In tutto sono 60 i paesi che hanno registrato vittime a causa del terrorismo nel 2013 e 24 quelli in cui gli attacchi hanno ucciso in tutto più di 50 persone. Tra i paesi dell’Ocse, quelli con il più elevato numero di morti sono stati la Turchia, con 57, e il Messico, con 40, rispettivamente al 17° e 32° posto nell’Indice globale nel quale l’Italia è 62a, preceduta dalla Bulgaria e seguita dall’Eritrea.

La pagina web Vision of Humanity contiene tra l’altro una mappa del pianeta che illustra l’andamento del fenomeno dal 2000 al 2013 evidenziando, a seconda dall’anno scelto, intensità e diffusione del terrorismo paese per paese. Nell’arco di tempo considerato, gli stati occidentali, pur contando soltanto il 5% dei morti complessivamente provocati dal terrorismo, hanno però subito alcuni degli attentati più gravi in termini sia di perdite umane sia di danni materiali: 2.974 morti negli Stati Uniti l’11 settembre 2001, 191 in Spagna, nell’attentato a una stazione ferroviaria di Madrid l’11 marzo 2004, 52 in Gran Bretagna, nell’attentato a un bus e ai treni della metropolitana di Londra il 7 luglio 2005 e 77 in Novergia, uccisi da esplosioni e a colpi di arma da fuoco a Oslo il 22 luglio 2011.

Gli autori del rapporto non individuano una correlazione rilevante tra terrorismo e tassi di povertà, livelli di scolarizzazione e gran parte dei fattori economici. Indicano invece tre principali fattori correlati: una forte conflittualità tra gruppi diversi per etnia, religione e lingua; l’uso della violenza da parte dello Stato, che si manifesta in omicidi extragiudiziali e violazioni dei diritti umani; e la presenza di un tasso elevato di violenza e criminalità. Più del 90% degli attacchi terroristici nel 2013 si è verificato in stati in cui si denunciano le più gravi e diffuse violazioni dei diritti umani.

Ma il maggiore ispiratore del terrorismo è diventato il fondamentalismo islamico. Nel 2013 ben il 66% delle vittime del terrorismo è stato infatti provocato da quattro gruppi soltanto: i Talebani, Boko Haram, l’Isis e al Qaida. Tutti e quattro i gruppi si fondano su interpretazioni estremiste dell’Islam wahabita, il movimento riformatore nato nel XVIII secolo e divenuto quasi un secolo fa dottrina ufficiale dell’Arabia Saudita.
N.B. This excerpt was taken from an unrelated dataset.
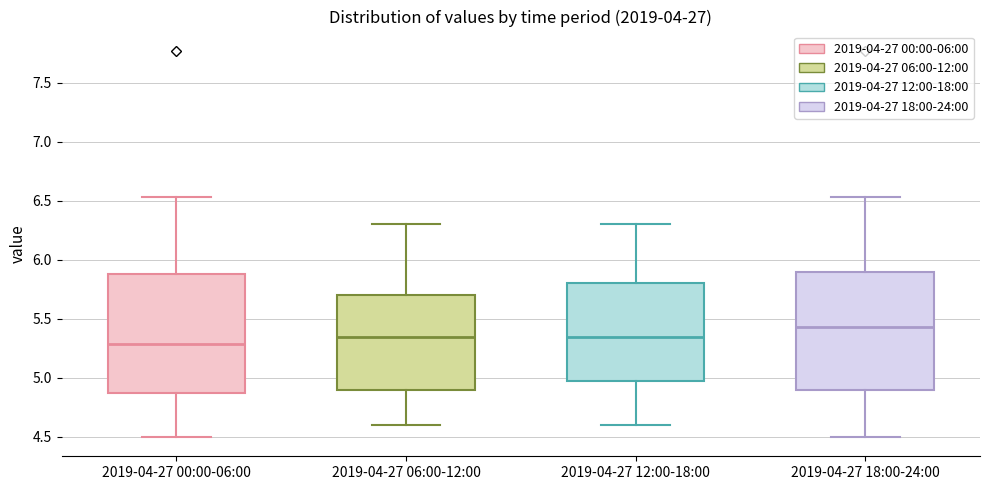

Reading left to right, read every box against the y-axis: the position of its median line, the range the box covers, and the ends of its whiskers. The values are not printed on the chart, so give them approximately, as read against the axis.

2019-04-27 00:00-06:00: median 5.30, box 4.85 to 5.90, whiskers 4.50 to 6.55
2019-04-27 06:00-12:00: median 5.35, box 4.90 to 5.70, whiskers 4.60 to 6.30
2019-04-27 12:00-18:00: median 5.35, box 5.00 to 5.80, whiskers 4.60 to 6.30
2019-04-27 18:00-24:00: median 5.45, box 4.90 to 5.90, whiskers 4.50 to 6.55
Per questo, si sostiene nel rapporto, è importante che siano paesi e personalità autorevoli del mondo sunnita a contrastare la diffusione dell’estremismo. Che qualche paese sunnita abbia incominciato a condannare l’estremismo religioso e il terrorismo è forse l’unico elemento positivo che emerge nel rapporto, insieme al fatto che circa il 50% degli attentati per fortuna non causa vittime. È illusorio sperare in soluzioni nel breve periodo – ha detto il fondatore dell’Institute for Economics and Peace, Steve Killelea, nel presentare l’Indice globale del terrorismo 2014 – “pur senza anticipare i dati relativi al 2014, un andamento migliore è impensabile”.

Quel che sembra sicuro è che sulla forza militare non si debba fare molto affidamento. Dagli anni 60 a oggi, solo il 7% delle organizzazioni terroristiche che si sono sciolte lo ha fatto in seguito a un intervento militare.